Turkey in 1991. Yugoslavia in 1992. Lebanon in 1993.

"Mountain cultures are friendly places around the world. It brought a lot of empathy to me to see the commonality of what skiing provides. The joy, release and escape for so many people, including myself. It had an impact on my life and how I see the world," he said.

He recently skied across the Canadian Arctic for 20 days, camping and living with the Inuit and Native guides.

Outside the rigamarole

"In the world of white, there's not a lot of color. It's all ice and snow," he said. "Being so remote, with the next plane coming in a week to 10 days. The simplicity of living there. Because of the weather conditions, you have to be completely self-sufficient."

Fast and flexible helps. Egan's career exploded when he and his older brother John starred in extreme-skiing movies made by the legendary Warren Miller, which have become cult classics for skiers worldwide. The Egan brothers skied in roughly 17 of them.

"I've been very lucky to make a living in the ski industry since the mid-'80s," said Egan. "These days I'm a coach, a guide and a teacher. I'm a lot of people's ski adviser, where to go, what to use."

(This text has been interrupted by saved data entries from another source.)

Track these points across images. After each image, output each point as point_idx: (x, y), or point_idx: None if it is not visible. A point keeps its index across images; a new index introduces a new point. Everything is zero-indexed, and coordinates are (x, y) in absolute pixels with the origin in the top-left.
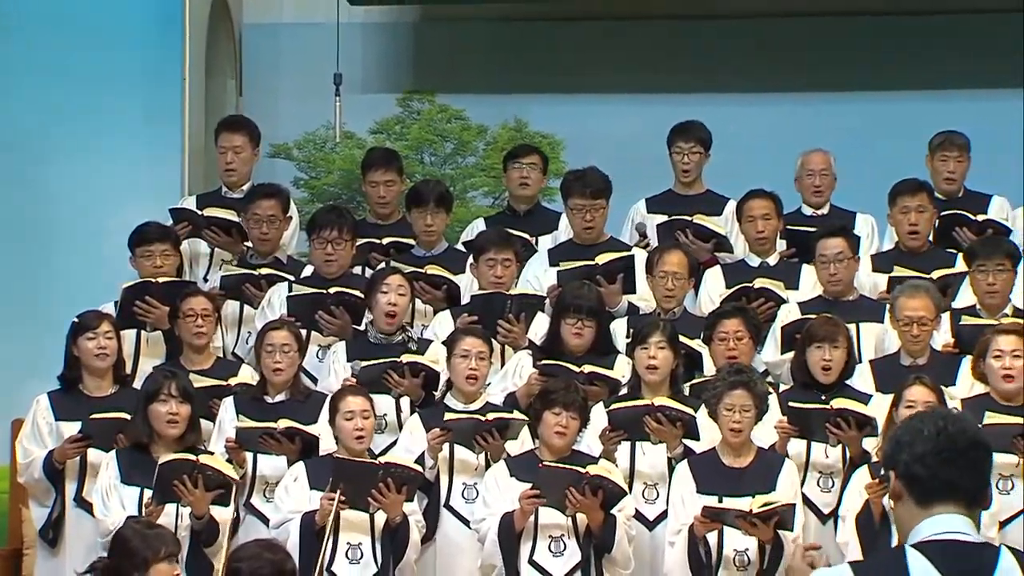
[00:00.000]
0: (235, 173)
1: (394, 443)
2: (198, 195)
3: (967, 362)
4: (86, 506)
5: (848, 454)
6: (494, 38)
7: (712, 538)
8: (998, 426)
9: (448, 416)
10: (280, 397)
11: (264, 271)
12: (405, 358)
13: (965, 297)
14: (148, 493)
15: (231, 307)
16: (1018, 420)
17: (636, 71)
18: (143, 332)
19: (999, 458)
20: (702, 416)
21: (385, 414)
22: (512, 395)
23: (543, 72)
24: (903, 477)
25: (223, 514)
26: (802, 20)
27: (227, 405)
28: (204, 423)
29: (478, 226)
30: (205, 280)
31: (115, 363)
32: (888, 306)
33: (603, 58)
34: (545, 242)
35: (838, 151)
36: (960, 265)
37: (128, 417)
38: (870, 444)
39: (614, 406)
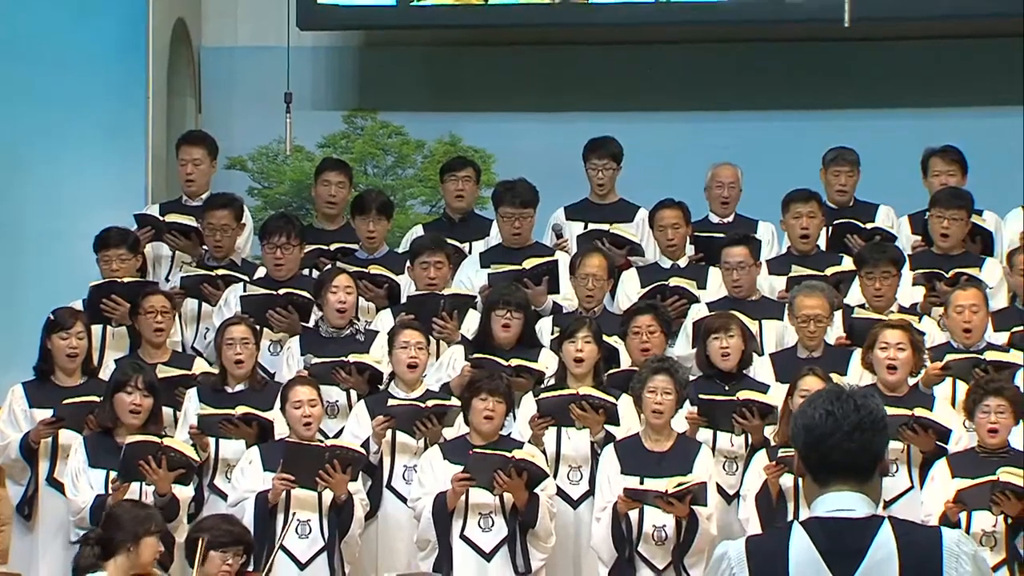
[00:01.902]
0: (194, 183)
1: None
2: (161, 203)
3: (857, 354)
4: (57, 485)
5: (750, 440)
6: (431, 62)
7: (633, 515)
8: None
9: (390, 403)
10: (239, 387)
11: (221, 272)
12: (352, 357)
13: (855, 294)
14: (114, 475)
15: (190, 305)
16: (902, 411)
17: (559, 92)
18: (109, 327)
19: None
20: (623, 404)
21: (336, 400)
22: (447, 386)
23: (475, 92)
24: (801, 460)
25: (184, 492)
26: (710, 46)
27: (191, 395)
28: (165, 410)
29: (417, 232)
30: (167, 280)
31: (84, 358)
32: (787, 305)
33: (529, 80)
34: (479, 247)
35: (743, 164)
36: (847, 263)
37: (95, 399)
38: (768, 430)
39: (542, 395)
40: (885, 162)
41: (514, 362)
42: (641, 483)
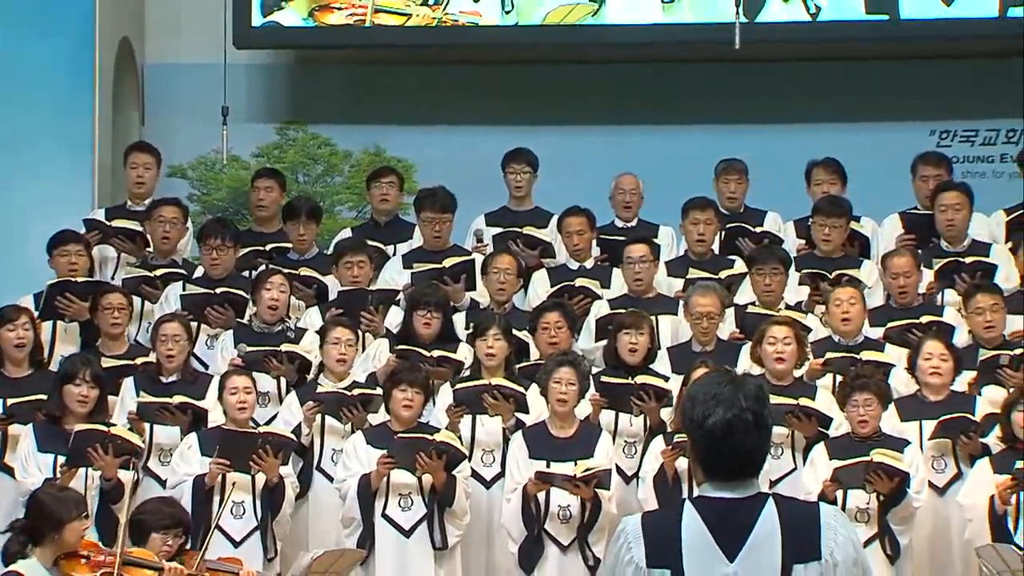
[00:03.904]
0: (144, 186)
1: (276, 415)
2: (107, 208)
3: (746, 348)
4: (7, 471)
5: (648, 424)
6: (357, 78)
7: (541, 496)
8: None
9: (320, 390)
10: (173, 378)
11: (161, 272)
12: (284, 347)
13: (746, 294)
14: (61, 460)
15: (134, 302)
16: (788, 400)
17: (477, 106)
18: (60, 323)
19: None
20: (531, 394)
21: (268, 391)
22: (373, 376)
23: (398, 107)
24: (693, 451)
25: (127, 476)
26: (616, 67)
27: (127, 384)
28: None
29: (346, 235)
30: (112, 280)
31: (32, 350)
32: (682, 303)
33: (449, 95)
34: (402, 249)
35: (646, 175)
36: (739, 266)
37: (43, 397)
38: (666, 416)
39: (458, 386)
40: (772, 172)
41: (436, 353)
42: (548, 466)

When he was 5, Egan and his siblings learned to ski at Blue Hill outside Boston. Now he guides heli-skiers, hosts ski camps and leads adventure tours. But New England and Tenney are home, he said.

"Skiing returns me to a place of my youth," he said. "The older we get, the more we're involved with life and the rigamarole of job, chores and responsibilities. We don't often get to touch that joyful moment that is so releasing.

"When I go to small areas, I find joy. I don't see a lot of conflict. I see kindred spirits. I see people's eyes wider-open. What I teach is how to free yourself from the critical mind. Stop judging yourself and move into observing. Don't let your performance ruin a good day in the mountains."

This summer Egan will venture to the Drakensberg Mountains in South Africa, where the ski season lasts for three weeks. But opportunity still beckons.

"Every place holds adventure," he said. "It's not all about a perfect carved turn. It's about where and when you go and having a strategy. You're unlocking the possibilities. With the nature of skiing and winter sports, there's an endless amount of places you can go around the world. My mission statement is to help others do what I've already done."